Religious processions were another way which the dukes could both receive prayers from the church and use religious spectacle as propaganda. These courtly spectacles were instructed to commemorate victories and military needs, celebrate marriages and births, and notify the city of crusades (Brown. 1997: 289). Burgundian dukes utilized earlier traditions of Flemish counts, displaying relics given by previous counts to the churches, such as that of the Holy Blood. According to Nicolaes Despars, the Holy Blood was used in a general procession for the first time in 1465 to celebrate Charles’s ‘victory’ at Montlhery against the French at Montlhery (Brown. 1997: 292-3).
The Holy Blood was usually used in processions for victory against the French crown, which suited the aims of both the townspeople and the duke, but was only successfully received when their interests aligned (Brown. 1997: 292-3). From 1470 to 1491, similar relics were paraded in over 70% of the 90 processions chronicled, alluding to Charles’s continuing attempts to gain support of his Flemish subjects in times of political threat. This is also supported from the number of processions ringing significantly between 1474-5, with twenty-two processions organized by the duke after the Treaty of Picquigny between England and France threatened Charles’s imperial ambitions.
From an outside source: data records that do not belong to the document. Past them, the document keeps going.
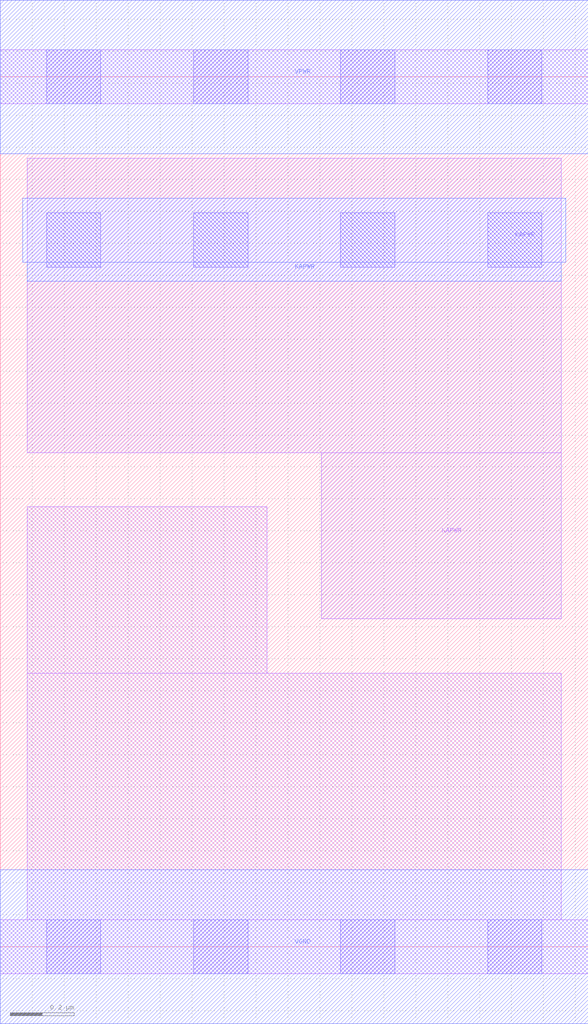
<source format=lef>
# Copyright 2020 The SkyWater PDK Authors
#
# Licensed under the Apache License, Version 2.0 (the "License");
# you may not use this file except in compliance with the License.
# You may obtain a copy of the License at
#
#     https://www.apache.org/licenses/LICENSE-2.0
#
# Unless required by applicable law or agreed to in writing, software
# distributed under the License is distributed on an "AS IS" BASIS,
# WITHOUT WARRANTIES OR CONDITIONS OF ANY KIND, either express or implied.
# See the License for the specific language governing permissions and
# limitations under the License.
#
# SPDX-License-Identifier: Apache-2.0

VERSION 5.7 ;
  NAMESCASESENSITIVE ON ;
  NOWIREEXTENSIONATPIN ON ;
  DIVIDERCHAR "/" ;
  BUSBITCHARS "[]" ;
UNITS
  DATABASE MICRONS 200 ;
END UNITS
MACRO sky130_fd_sc_hd__lpflow_decapkapwr_4
  CLASS CORE ;
  SOURCE USER ;
  FOREIGN sky130_fd_sc_hd__lpflow_decapkapwr_4 ;
  ORIGIN  0.000000  0.000000 ;
  SIZE  1.840000 BY  2.720000 ;
  SYMMETRY X Y R90 ;
  SITE unithd ;
  PIN KAPWR
    DIRECTION INOUT ;
    SHAPE ABUTMENT ;
    USE POWER ;
    PORT
      LAYER li1 ;
        RECT 0.085000 1.545000 1.755000 2.465000 ;
        RECT 1.005000 1.025000 1.755000 1.545000 ;
      LAYER mcon ;
        RECT 0.145000 2.125000 0.315000 2.295000 ;
        RECT 0.605000 2.125000 0.775000 2.295000 ;
        RECT 1.065000 2.125000 1.235000 2.295000 ;
        RECT 1.525000 2.125000 1.695000 2.295000 ;
    END
    PORT
      LAYER met1 ;
        RECT 0.070000 2.140000 1.770000 2.340000 ;
        RECT 0.085000 2.080000 1.755000 2.140000 ;
    END
  END KAPWR
  PIN VGND
    DIRECTION INOUT ;
    SHAPE ABUTMENT ;
    USE GROUND ;
    PORT
      LAYER met1 ;
        RECT 0.000000 -0.240000 1.840000 0.240000 ;
    END
  END VGND
  PIN VPWR
    DIRECTION INOUT ;
    SHAPE ABUTMENT ;
    USE POWER ;
    PORT
      LAYER met1 ;
        RECT 0.000000 2.480000 1.840000 2.960000 ;
    END
  END VPWR
  OBS
    LAYER li1 ;
      RECT 0.000000 -0.085000 1.840000 0.085000 ;
      RECT 0.000000  2.635000 1.840000 2.805000 ;
      RECT 0.085000  0.085000 1.755000 0.855000 ;
      RECT 0.085000  0.855000 0.835000 1.375000 ;
    LAYER mcon ;
      RECT 0.145000 -0.085000 0.315000 0.085000 ;
      RECT 0.145000  2.635000 0.315000 2.805000 ;
      RECT 0.605000 -0.085000 0.775000 0.085000 ;
      RECT 0.605000  2.635000 0.775000 2.805000 ;
      RECT 1.065000 -0.085000 1.235000 0.085000 ;
      RECT 1.065000  2.635000 1.235000 2.805000 ;
      RECT 1.525000 -0.085000 1.695000 0.085000 ;
      RECT 1.525000  2.635000 1.695000 2.805000 ;
  END
END sky130_fd_sc_hd__lpflow_decapkapwr_4

</source>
In 1475 Charles ordered his towns to make processions for his success and for peace, during which preachers were instructed to attest to the duke’s peaceful aims in opposition to the slanderous accounts made by processions in France (Brown. 1997: 277).
As a foreign lord, Charles the Bold faced opposition and rebellion from his subjects in the Burgundian Netherlands. His expansionist attitude and intention of becoming independent of France to create his own kingdom was only partially shared by the Low Countries, who wished to be released from French dependence but also viewed Charles as an extension of French power. By evaluating Charles’s relationships and involvement with the guilds and devotional fraternities which organized their cities’ festivals and events, it is clear that Charles attempted to exploit civic and courtly spectacles to sway public opinion and gain support from urban elites. The fact that the number of such spectacles continued to rise throughout his reign, and often paralleled political affairs, implies that Charles continued to feel pressure from his Flemish subjects and felt his power threatened.